** begin Extract to read **

Freebie and the Bean is a 1974 American buddy cop black comedy action film directed by Richard Rush and starring James Caan, Alan Arkin, Loretta Swit and Valerie Harper. The film follows two off-beat police detectives who wreak havoc in San Francisco attempting to bring down an organized crime boss.

Plot
Freebie and Bean are a pair of maverick detectives with the San Francisco Police Department Intelligence Squad. The volatile, gratuity-seeking Freebie is trying to get promoted to the vice squad to garner perks for his retirement while the neurotic and fastidious Bean has ambitions to make lieutenant. Against a backdrop of Super Bowl weekend in San Francisco, the partners are trying to conclude a 14-month investigation, digging through garbage to gather evidence against well-connected racketeer Red Meyers, when they discover that a hit man from Detroit is after Meyers as well. After rejecting their pretext arrest of Meyers to protect him, the district attorney orders them to keep him alive until Monday.

** end Extract to read **
** begin Stored data **

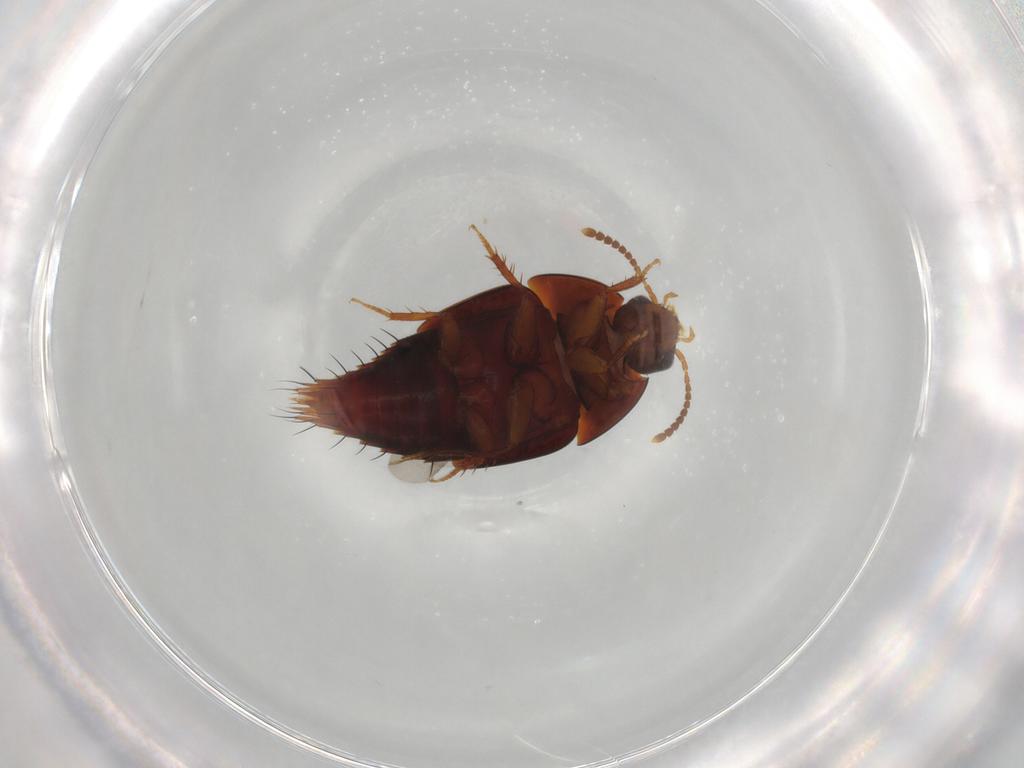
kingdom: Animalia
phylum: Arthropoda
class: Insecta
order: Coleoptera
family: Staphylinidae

** end Stored data **
** begin Stored data **

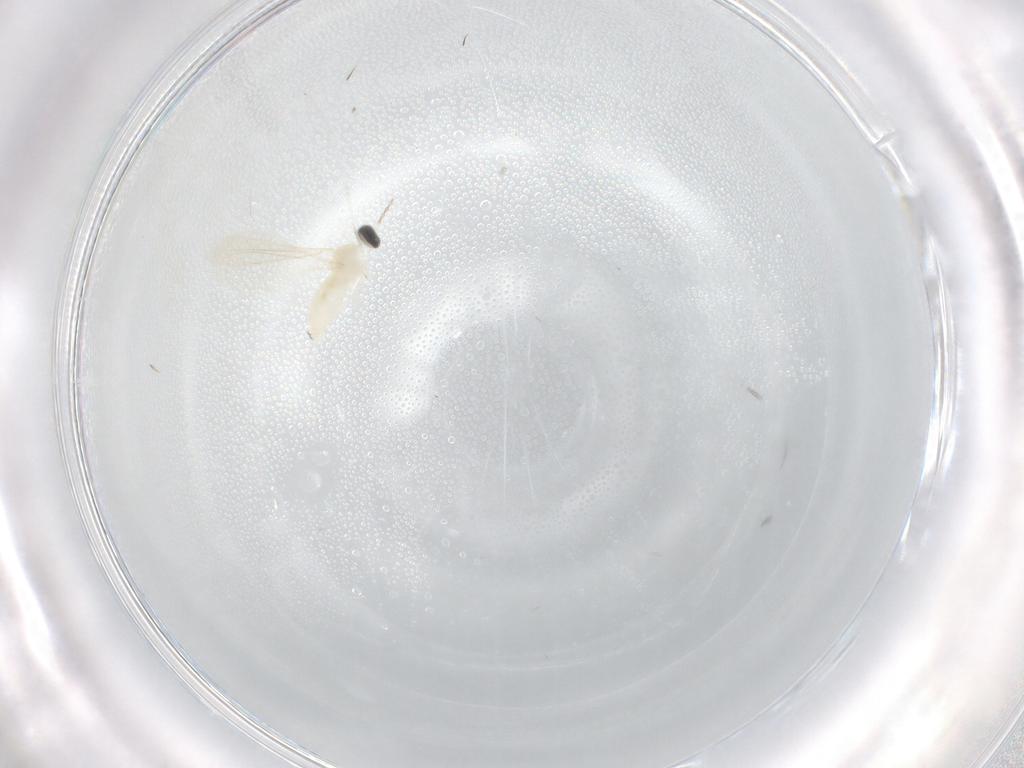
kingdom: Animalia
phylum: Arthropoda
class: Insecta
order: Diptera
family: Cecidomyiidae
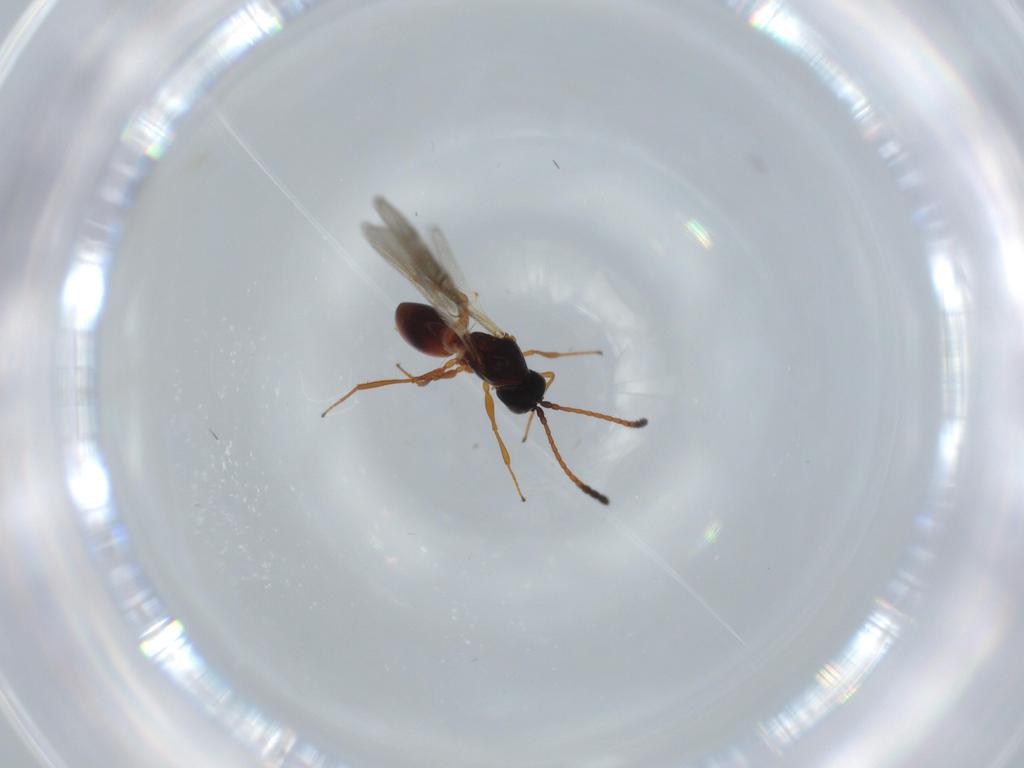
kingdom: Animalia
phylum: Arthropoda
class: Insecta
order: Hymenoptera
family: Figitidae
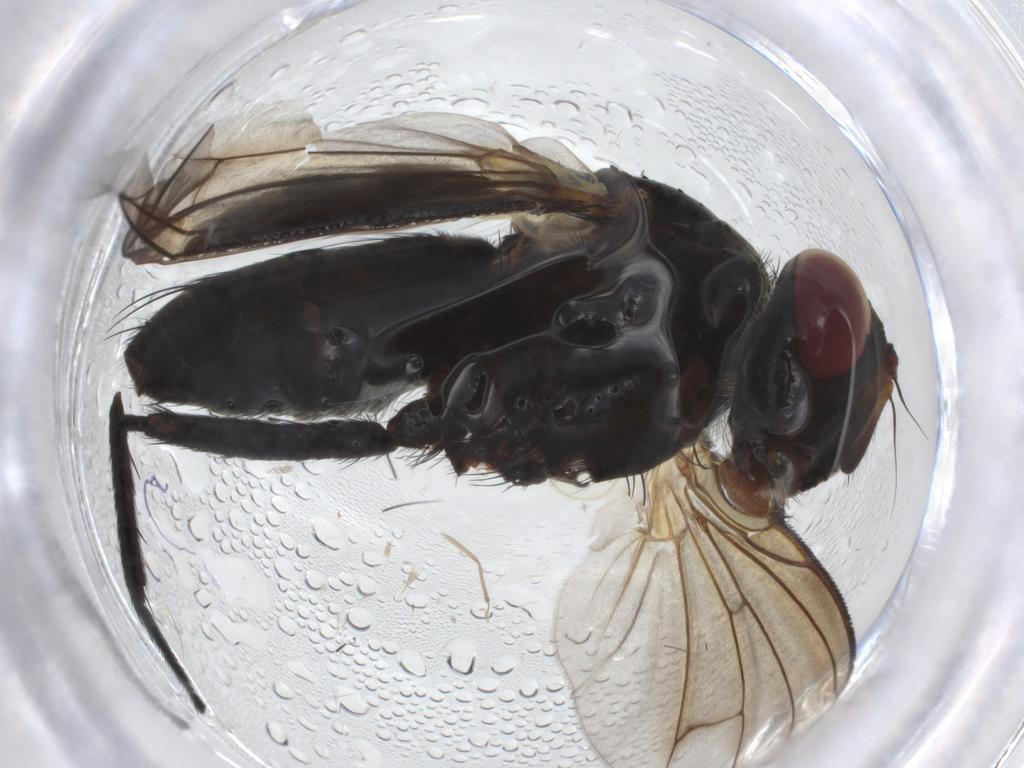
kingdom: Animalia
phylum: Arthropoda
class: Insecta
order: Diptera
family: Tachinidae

** end Stored data **

= Directives =
a: According to the film summary, who directed Freebie and the Bean?
b: Write the next part of the film summary about Freebie and the Bean, picking up after its last sentence.
The records are separate from the film summary and have no connection to it.

= Task responses =
a: Richard Rush

b:
After locating and shooting the primary hit man, and distracted by Bean's suspicions that his wife is having an affair with the landscaper, they continue their investigation seeking a key witness against Meyers who can explain and corroborate the evidence. In the midst of this, they foil a second hit on Meyers by a backup team, leading to a destructive vehicle and foot pursuit through the city, after which they learn that Meyers is planning to fly to Miami before Monday. Tailing him, they receive word that their witness has been located and a warrant issued for Meyers' arrest. Unknown to them, a woman Red Meyers picked up at a local park is a female impersonator looking to rob him.

During the arrest attempt at Candlestick Park, Bean is shot by the thief, who flees with Meyers into the stadium where the Super Bowl is underway. Freebie corners the thief in a women's restroom. Despite being shot himself, he rescues a hostage and kills the thief after he nearly bests Freebie with his unexpected martial arts skills. The D.A. arrives after the shootings and tells Freebie that the warrant is canceled because the witness was assassinated on the way to the station. Freebie goes nuts and demands to be allowed to arrest Meyers, which is granted by the lieutenant in command of his squad, only to find that Meyers has died of a heart attack. Freebie is further demoralized to learn that the evidence they gathered was planted by Meyers' wife in an extra-marital conspiracy with his lieutenant.

Bean is not dead after all, however, and in the ambulance the two wounded partners engage in a free-for-all when Freebie thinks Bean has been playing a joke on him, causing yet another accident.

Cast

Production

Development
The film was based on an original script by Floyd Mutrux who originally intended to produce. In April 1972, he sold it to Warner Bros.

Mutrux had offers from other studios but elected to go to Warners because he felt studio vice president Richard Zanuck was "the straightest shooter I've ever known."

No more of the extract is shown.